Named after Alexander Graham Bell’s invention of the telephone, the American Telephone and Telegraph Company was born in 1875. It became a worldwide name in 2005, after it merged with Southwestern Bell Corporation.
- AT&T became globally prominent after its 2005 merger with Southwestern Bell Corporation.
- As of June 2020, AT&T is one of the largest U.S. companies by market cap at $203 trillion.
- Vanguard is AT&T’s largest institutional shareholder, with 596.4 million shares.
- Randall Stephenson, 13-year chief executive officer, is AT&T’s largest individual shareholder.
In the present day, AT&T is a global telecommunications leader. It delivers consumers and businesses leading internet protocol (IP) services, as well as wi-fi, landline, television, and mobile services. It is one of the U.S. market’s largest companies by market cap at $203 trillion as of June 2020.
As one of the world’s largest telecom giants, it has made some big moves over the years. In 2018, AT&T (T) attempted to merge with Time Warner (TWX) but ran into some opposition from the government. The State Department sued the two companies to prevent the merger from going forward. On June 12, 2018, the verdict of the antitrust case that the U.S. Government brought against the AT&T-Time Warner deal came in favor of a merger. Two days later the companies merged. Time Warner also changed its name to WarnerMedia, as a subsidiary of AT&T.
The WarnerMedia acquisition helped AT&T improve its positioning against competitor Comcast, who had recently bought media company NBC-Universal. Later in June of 2018, AT&T also took some steps to compete with Google (GOOG) and Facebook (FB), acquiring technology advertising company AppNexus for around $1.6 billion.

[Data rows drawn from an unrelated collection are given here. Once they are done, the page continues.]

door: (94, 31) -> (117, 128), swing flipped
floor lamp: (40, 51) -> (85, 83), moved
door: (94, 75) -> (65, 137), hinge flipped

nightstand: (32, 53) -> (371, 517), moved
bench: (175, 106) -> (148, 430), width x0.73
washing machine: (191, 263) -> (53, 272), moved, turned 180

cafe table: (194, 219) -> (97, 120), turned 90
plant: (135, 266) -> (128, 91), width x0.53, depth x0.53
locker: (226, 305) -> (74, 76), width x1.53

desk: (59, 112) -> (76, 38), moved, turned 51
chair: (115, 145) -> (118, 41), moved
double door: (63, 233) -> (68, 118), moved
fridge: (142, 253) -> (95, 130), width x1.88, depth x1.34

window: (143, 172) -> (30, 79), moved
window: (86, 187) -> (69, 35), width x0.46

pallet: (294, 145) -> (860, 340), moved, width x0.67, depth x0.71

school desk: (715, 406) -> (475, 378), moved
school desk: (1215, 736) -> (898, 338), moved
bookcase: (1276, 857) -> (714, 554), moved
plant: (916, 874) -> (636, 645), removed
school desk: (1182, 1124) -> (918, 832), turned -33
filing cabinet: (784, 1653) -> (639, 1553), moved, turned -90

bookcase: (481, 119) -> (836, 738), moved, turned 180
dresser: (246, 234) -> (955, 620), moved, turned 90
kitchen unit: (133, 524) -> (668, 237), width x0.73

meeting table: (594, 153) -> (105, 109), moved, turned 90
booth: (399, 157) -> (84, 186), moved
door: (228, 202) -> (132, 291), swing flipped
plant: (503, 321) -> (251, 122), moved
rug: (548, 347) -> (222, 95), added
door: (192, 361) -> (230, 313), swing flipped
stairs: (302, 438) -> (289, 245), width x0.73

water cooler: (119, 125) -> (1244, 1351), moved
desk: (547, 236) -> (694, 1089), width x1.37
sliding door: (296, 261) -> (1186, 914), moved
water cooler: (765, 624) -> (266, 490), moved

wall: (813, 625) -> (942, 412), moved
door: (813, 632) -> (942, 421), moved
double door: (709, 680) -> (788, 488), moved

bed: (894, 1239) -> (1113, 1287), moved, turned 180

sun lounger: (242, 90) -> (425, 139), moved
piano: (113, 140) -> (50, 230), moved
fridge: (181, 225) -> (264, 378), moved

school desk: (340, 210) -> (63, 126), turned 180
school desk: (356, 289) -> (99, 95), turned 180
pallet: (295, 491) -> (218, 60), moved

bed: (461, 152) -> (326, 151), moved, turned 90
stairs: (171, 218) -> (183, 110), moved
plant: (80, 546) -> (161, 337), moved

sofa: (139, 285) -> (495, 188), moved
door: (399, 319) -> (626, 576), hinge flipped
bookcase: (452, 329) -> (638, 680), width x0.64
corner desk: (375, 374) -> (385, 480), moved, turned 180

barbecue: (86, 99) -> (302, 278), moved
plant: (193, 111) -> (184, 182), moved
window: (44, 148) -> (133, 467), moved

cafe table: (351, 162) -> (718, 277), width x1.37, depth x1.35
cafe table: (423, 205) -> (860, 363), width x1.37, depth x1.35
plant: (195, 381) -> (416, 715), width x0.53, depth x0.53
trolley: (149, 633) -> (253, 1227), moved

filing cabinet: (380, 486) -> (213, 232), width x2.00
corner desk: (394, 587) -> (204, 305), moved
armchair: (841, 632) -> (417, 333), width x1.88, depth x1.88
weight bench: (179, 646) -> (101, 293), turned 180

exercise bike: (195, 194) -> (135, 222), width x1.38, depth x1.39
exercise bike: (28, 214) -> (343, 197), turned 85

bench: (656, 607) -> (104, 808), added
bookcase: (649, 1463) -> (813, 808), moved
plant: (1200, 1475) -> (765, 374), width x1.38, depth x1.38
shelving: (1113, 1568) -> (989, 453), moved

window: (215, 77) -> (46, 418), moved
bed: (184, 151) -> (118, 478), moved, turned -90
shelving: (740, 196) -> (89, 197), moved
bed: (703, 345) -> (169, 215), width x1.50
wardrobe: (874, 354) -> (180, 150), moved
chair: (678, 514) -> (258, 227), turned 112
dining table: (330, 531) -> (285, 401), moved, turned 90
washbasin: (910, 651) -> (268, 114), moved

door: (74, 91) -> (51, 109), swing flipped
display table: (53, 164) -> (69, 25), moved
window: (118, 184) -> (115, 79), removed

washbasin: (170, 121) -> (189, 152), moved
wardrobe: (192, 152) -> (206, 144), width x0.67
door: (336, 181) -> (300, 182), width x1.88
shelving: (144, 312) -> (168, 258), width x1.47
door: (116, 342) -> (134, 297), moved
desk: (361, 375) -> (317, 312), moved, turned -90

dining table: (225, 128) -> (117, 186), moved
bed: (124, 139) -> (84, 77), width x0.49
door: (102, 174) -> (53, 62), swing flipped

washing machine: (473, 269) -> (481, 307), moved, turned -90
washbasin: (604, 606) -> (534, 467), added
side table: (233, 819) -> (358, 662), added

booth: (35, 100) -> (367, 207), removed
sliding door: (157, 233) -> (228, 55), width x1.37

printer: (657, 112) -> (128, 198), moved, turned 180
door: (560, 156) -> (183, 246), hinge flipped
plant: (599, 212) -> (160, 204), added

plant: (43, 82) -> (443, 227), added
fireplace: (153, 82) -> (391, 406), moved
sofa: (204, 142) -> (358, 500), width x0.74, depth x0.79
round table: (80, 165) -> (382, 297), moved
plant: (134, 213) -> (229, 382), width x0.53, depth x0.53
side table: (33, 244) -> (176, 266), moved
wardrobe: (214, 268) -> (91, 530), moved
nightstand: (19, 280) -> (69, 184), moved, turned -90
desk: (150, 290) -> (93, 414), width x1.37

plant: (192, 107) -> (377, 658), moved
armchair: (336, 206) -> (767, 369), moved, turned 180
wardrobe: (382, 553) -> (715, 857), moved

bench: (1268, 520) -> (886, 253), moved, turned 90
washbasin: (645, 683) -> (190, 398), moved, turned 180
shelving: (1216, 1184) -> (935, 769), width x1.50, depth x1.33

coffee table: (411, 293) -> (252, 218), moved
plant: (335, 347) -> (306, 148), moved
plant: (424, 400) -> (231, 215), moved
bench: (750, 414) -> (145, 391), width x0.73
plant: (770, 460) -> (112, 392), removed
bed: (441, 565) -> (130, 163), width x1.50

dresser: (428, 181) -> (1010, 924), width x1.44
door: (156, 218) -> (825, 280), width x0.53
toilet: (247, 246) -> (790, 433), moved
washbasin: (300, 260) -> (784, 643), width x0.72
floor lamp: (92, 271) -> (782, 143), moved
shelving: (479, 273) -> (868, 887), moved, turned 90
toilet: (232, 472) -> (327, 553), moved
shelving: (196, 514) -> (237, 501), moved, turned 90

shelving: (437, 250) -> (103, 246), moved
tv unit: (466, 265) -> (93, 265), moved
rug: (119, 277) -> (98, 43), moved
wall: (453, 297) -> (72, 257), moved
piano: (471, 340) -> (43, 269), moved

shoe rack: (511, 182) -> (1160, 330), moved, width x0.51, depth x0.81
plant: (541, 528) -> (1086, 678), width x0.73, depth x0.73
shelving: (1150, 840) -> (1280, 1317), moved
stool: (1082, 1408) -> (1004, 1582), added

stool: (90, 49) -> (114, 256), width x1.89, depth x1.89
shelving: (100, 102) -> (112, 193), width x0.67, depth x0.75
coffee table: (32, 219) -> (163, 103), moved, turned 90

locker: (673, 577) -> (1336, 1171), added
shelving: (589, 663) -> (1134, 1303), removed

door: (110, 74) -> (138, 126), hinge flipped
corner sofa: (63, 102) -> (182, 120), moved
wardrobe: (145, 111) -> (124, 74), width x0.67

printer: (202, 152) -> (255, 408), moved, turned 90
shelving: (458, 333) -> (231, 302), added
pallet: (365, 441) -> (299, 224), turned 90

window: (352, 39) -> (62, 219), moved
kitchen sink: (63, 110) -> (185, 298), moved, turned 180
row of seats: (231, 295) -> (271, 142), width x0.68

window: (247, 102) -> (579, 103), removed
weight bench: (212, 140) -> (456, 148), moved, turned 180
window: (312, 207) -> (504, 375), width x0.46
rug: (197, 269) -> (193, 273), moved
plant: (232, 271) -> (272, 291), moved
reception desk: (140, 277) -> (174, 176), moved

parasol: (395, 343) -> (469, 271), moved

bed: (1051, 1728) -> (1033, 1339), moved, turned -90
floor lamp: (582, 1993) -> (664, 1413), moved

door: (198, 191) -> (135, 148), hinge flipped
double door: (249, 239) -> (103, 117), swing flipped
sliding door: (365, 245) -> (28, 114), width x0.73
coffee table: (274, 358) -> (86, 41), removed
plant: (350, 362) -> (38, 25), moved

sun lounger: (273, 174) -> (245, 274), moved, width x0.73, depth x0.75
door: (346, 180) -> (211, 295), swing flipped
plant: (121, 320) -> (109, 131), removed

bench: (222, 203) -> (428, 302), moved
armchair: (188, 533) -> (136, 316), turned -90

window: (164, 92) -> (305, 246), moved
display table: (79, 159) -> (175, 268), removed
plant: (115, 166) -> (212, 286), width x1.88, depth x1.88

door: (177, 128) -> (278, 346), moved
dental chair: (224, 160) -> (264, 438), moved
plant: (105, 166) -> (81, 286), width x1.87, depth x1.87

In the race for 5G, AT&T is a frontrunner. It has partnerships with Samsung and LG for the market’s best available 5G mobile devices. As of June 2020, it also has 5G coverage availability in 44 U.S. states.
In April of 2020, the company released its first quarter 2020 earnings results. Its gross revenue was $42.8 billion, with operating income of $7.5 billion, and net income of $4.96 billion. On its balance sheet, it had stockholders’ equity of $195 billion. On the cash flow statement, it reported cash and equivalents of $10 billion.
Vanguard is by far the largest institutional shareholder of AT&T. The institutional fund manager owns a combined 596.4 million shares, for a market value of approximately $17.3 billion. Across all of its products, Vanguard collectively manages around $6.2 trillion.
Other Institutional Shareholders
Other institutional shareholders of AT&T include:
Randall L. Stephenson
For the direct shareholders, Randall Stephenson tops the list. Stephenson was AT&T's chief executive officer (CEO) for 13 years. His reign ends June 30, 2020, when he turns over the job to John Stankey. As of June 2020, Stephenson owns 1.328 million shares for a market value of $38.5 million. Stephenson was instrumental in transitioning the company from traditional phone lines to wireless services, beginning in 2007. Stephenson also led several acquisitions, helping AT&T expand its public wi-fi footprint, offer a variety of web and video services, and build out its 4G network. Stephenson has served in a variety of roles, including marketing, operations, and finance. He served as the company’s chief operating officer (COO) from 2004 until his appointment as CEO in 2007.
John J. Stephens
John J. Stephens is the senior executive vice president and chief financial officer (CFO) of AT&T. Stephens is the second-largest individual shareholder with 509,452 shares, translating to a market value of $14.77 million. Stephens began his career with Ernst & Young as a tax senior manager. He joined AT&T in 1992 as the director of federal taxes in St. Louis, Missouri. In June 2011, he was appointed to his current CFO position.
Rafael de la Vega
Rafael de la Vega is a former vice chairman of AT&T, and former CEO of its business solutions and international divisions. He retired from AT&T at the end of 2016. He owns 489,992 shares for a market value of $14.21 million.
De la Vega is a shining example of the American dream. He emigrated to the United States from Cuba in 1962. Then he worked his way through school, ultimately earning his Master of Business Administration (MBA) from Northern Illinois University. In 2009, he co-authored the book Obstacles Welcome: How to Turn Adversity to Advantage in Business and Life to provide career and life advice for young professionals.
De la Vega began his career with Southern Bell in 1974. Working his way up through the company through its evolution, he was promoted to president of BellSouth Latin America. After BellSouth, De la Vega began serving as the CEO of Cingular Wireless in 2004. In 2007, Cingular acquired AT&T Mobility through a merger. De la Vega became the CEO of AT&T Mobility, which led to his final years with AT&T. De la Vega retired on December 31, 2016.